Actually, Pitt's average SAT for 2018-19 was 1348, with an average composite ACT of 30.5. UCF's average SAT was 1181 with a composite ACT of 26. That is from the respective schools' own Common Data Sets.
US News rankings determine whether a school is a diploma mill or not. Diploma mills are institutions that over prioritize revenue coming from large enrollments thereby losing quality control of the degrees they award. WVU isn't one because their historic mission to educate any willing student in one of the poorest states in the union which dictates that they'll never be able to climb rankings of arbitrary methodologies. Much higgher ranked schools than WVU are absolutely diploma mills. There are many ways they hide their true institutional admissions numbers in pursuit of tuition revenue and game the rankings.
But undergraduate admissions scores are only one very small aspect of a major university.
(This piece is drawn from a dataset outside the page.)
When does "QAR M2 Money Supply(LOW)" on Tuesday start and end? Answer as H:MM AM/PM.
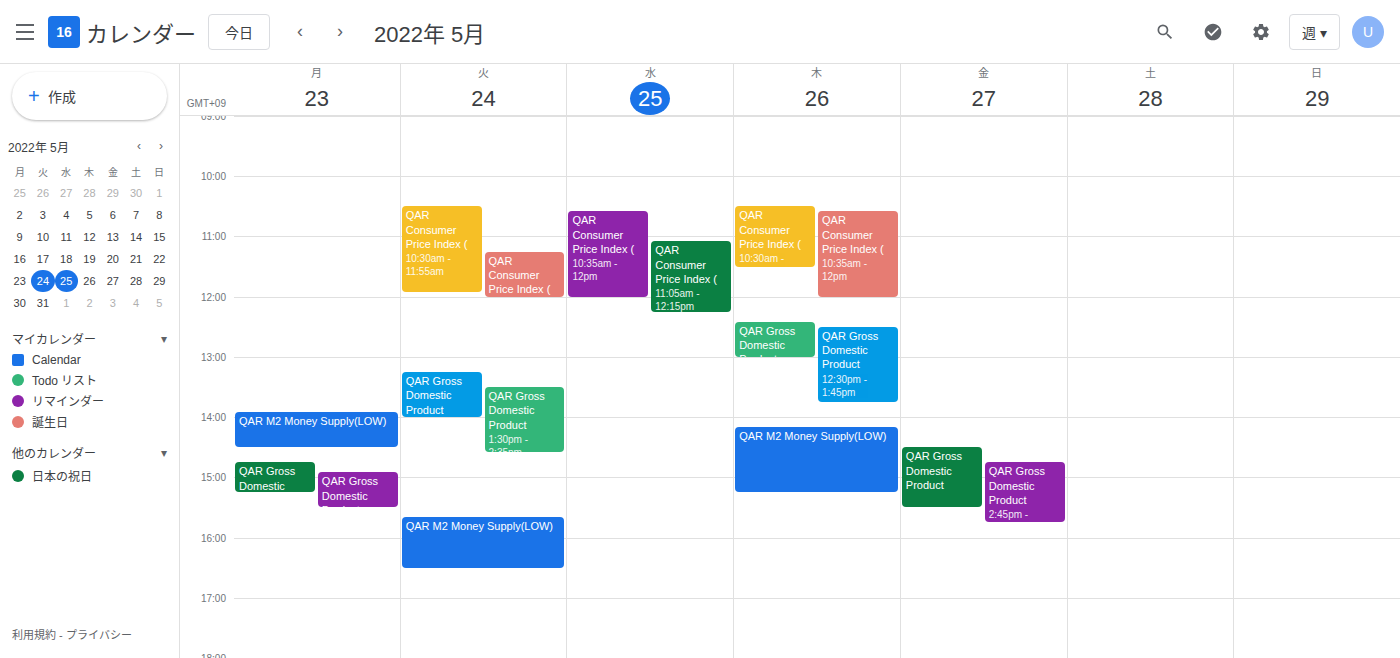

A large part of the academic reputation of a research institution like Pitt is made on the graduate level, where the overall faculty reputation is based on research productivity and impact. And in research fields, even undergraduates are advantaged by being in an environment with a plethora of diverse, cutting edge opportunities. To that end, Pitt is the 16th largest academic R&D complex in the nation, the 9th most competitive for the most prestigious funding sources, and is the 4th most in the biomedical health sciences. For comparison, UCF is 98th, 113th, and 225th, respectively. What that 181 extra years also gets you is a $4.2 billion endowment, which goes a lot further with Pitt's smaller enrollment than UCF's $0.0002 billion endowment. It also lets you achieve top 10 reputations in academic fields like philosophy and the health sciences that take decades and decades to build, not to mention allows you to collect a few national championships along the way. And even with UCF's significant advantages in state public subsidization, over a time period of public support that is only two years shorter than Pitt's, there is little danger of a significant narrowing of those gaps any time soon.